Contrer l’absurdité

MARI: Ma chère, j’ai enfin pris une résolution, je vais dès cet après-midi entrer dans le grand cercle des créateurs, des hommes qui ont transformé leur vie et le monde autour d’eux, j’utiliserai le temps pour sortir du néant, je transcenderai l’absurdité du quotidien et je me distinguerai parmi tous les hommes qui végètent dans un aveuglement paresseux, tous ceux qui se résignent à ne pas vivre pour nourrir les ambitions des puissants, ces êtres qui se contentent de paroles vides, de gestes vides, qui ne pensent plus qu’avec les mots qu’on leur impose, esclaves de leur foi paralysante qui coule dans leurs veines comme un curare sans cesse renouvelé, un curare qui leur fait oublier que rien n’est éternel, qu’ils ne seront jamais éternels, ni avant, ni après leur mort, parce que quand tout sera terminé, ce sera la fin pour eux, une véritable fin, trop tard pour manger du chocolat, trop tard pour refuser d’obéir aux ordres, trop tard pour s’amuser et libérer sa nature qui ne demande qu’à exploser, qu’à éclater au grand jour dans un désordre fantastique, pauvres hères, pauvres marionnettes à têtes de porcelaine, c’est pour fuir vos rangs, pour rompre définitivement avec votre défaitisme et, surtout, votre marche rythmée qui vous conduit droit au précipice, que je me lève aujourd’hui et que j’annonce, à toi, mais aussi à toute la ville, à tout le pays, si toute la ville et tout le pays daignaient de m’écouter, que je m’apprête à construire un abri de jardin!

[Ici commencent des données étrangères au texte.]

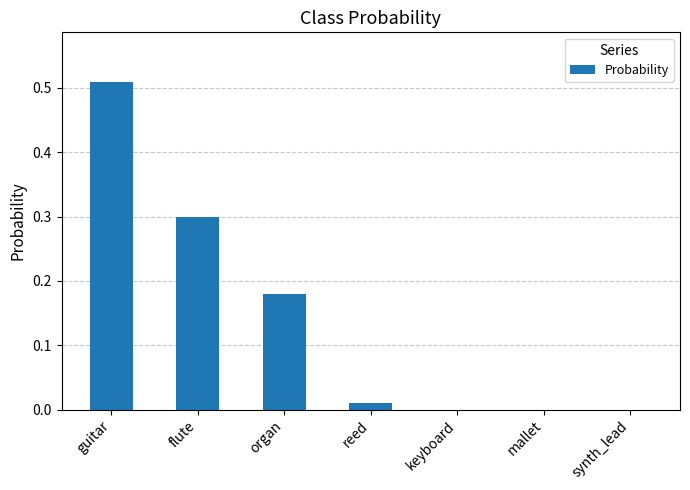

What is the sum of all values?

1.0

FEMME: Chéri, tu as déjà construit trois abris de jardin.

MARI: Ma chère, ouvre ton esprit! Je sais que ce n’est pas facile, mais avec un peu d’efforts, tu arriveras à t’extirper du non-sens ambiant!

FEMME: C’est que notre jardin est petit. Depuis la construction de ton dernier abri, nous n’avons plus assez d’espace pour notre table de jardin. Je crains qu’avec un abri de plus, il n’y ait plus d’espace pour nos deux chaises.

MARI: Oublie les abris antérieurs! Pense à l’avenir, ma chère! Il est question ici d’un schisme avec la bêtise moderne!

FEMME: Nous pourrions prendre l’argent pour partir en vacances. Ce n’est pas bête, ça, partir en vacances.

MARI: Je n’y peux rien, ma chère! Le torrent de la liberté nous emporte, laissons-nous guider! Ouvrons les yeux, et vivons!

FEMME: Un quatrième abri de jardin! Et le cinquième, tu le mettras où?